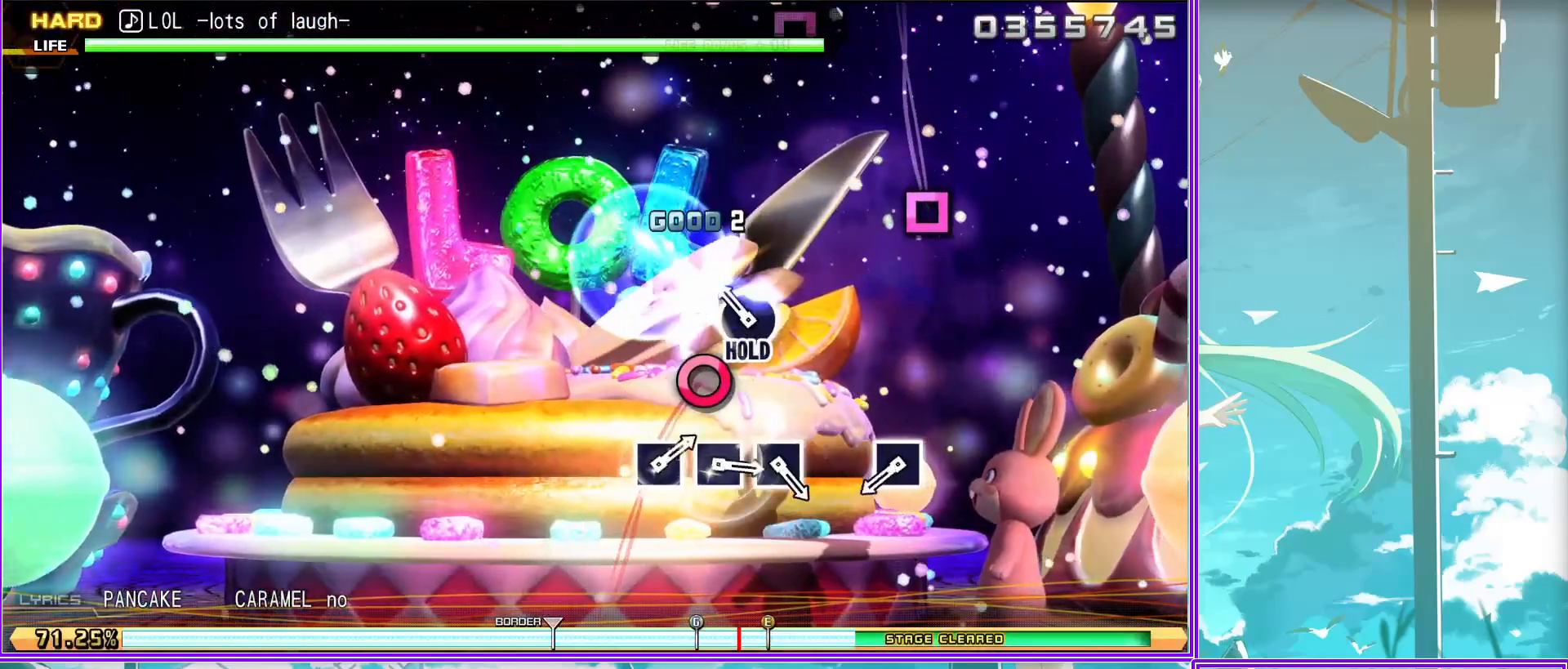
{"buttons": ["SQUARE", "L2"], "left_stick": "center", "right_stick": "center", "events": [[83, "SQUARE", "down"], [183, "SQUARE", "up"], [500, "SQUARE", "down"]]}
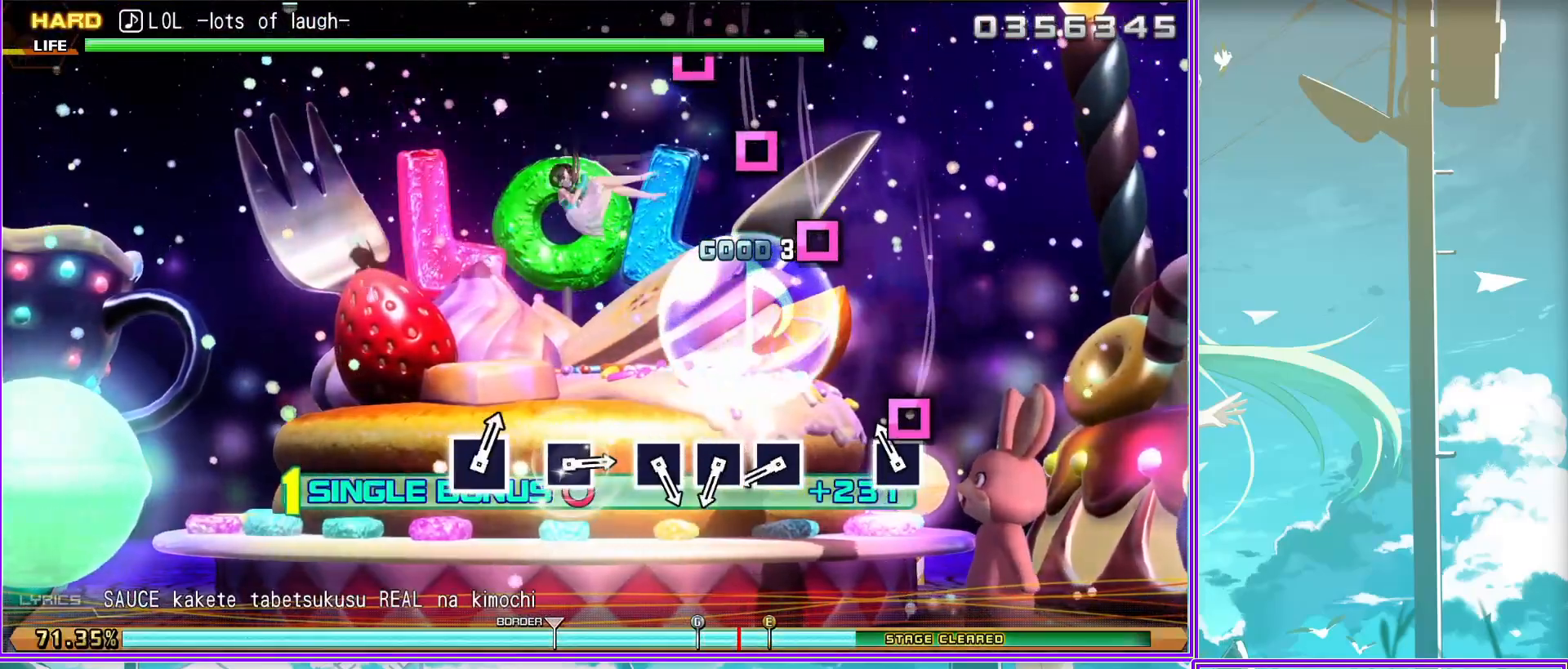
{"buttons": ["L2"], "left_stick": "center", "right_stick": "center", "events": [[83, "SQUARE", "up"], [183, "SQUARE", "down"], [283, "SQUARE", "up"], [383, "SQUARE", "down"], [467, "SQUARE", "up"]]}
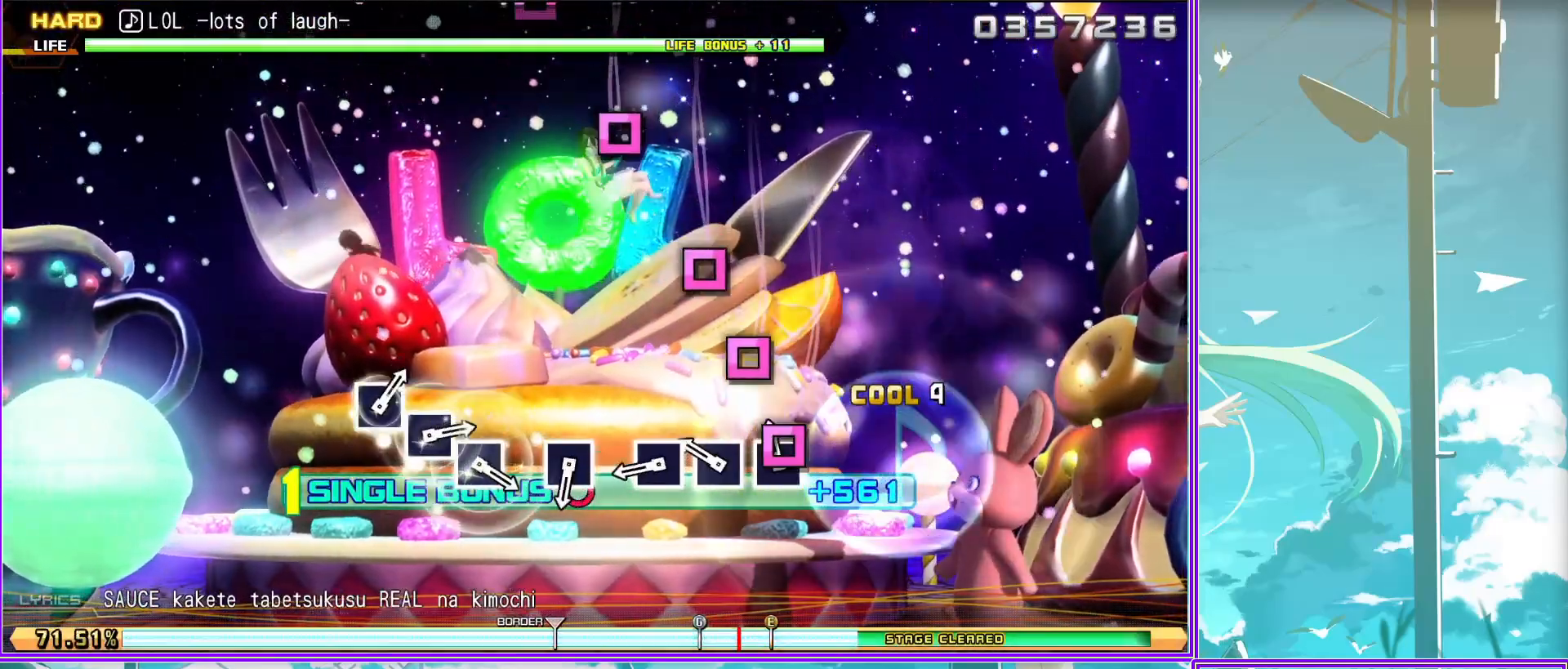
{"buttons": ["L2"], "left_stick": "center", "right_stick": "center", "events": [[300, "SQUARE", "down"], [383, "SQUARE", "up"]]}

************

◆ WORK INSTRUCTIONS:
Pictures are to be left out; the listing above is otherwise to be copied exactly.

◆ WRITTEN RESPONSE:
{"buttons": ["SQUARE", "L2"], "left_stick": "center", "right_stick": "center", "events": [[83, "SQUARE", "down"], [183, "SQUARE", "up"], [500, "SQUARE", "down"]]}
{"buttons": ["L2"], "left_stick": "center", "right_stick": "center", "events": [[83, "SQUARE", "up"], [183, "SQUARE", "down"], [283, "SQUARE", "up"], [383, "SQUARE", "down"], [467, "SQUARE", "up"]]}
{"buttons": ["L2"], "left_stick": "center", "right_stick": "center", "events": [[300, "SQUARE", "down"], [383, "SQUARE", "up"]]}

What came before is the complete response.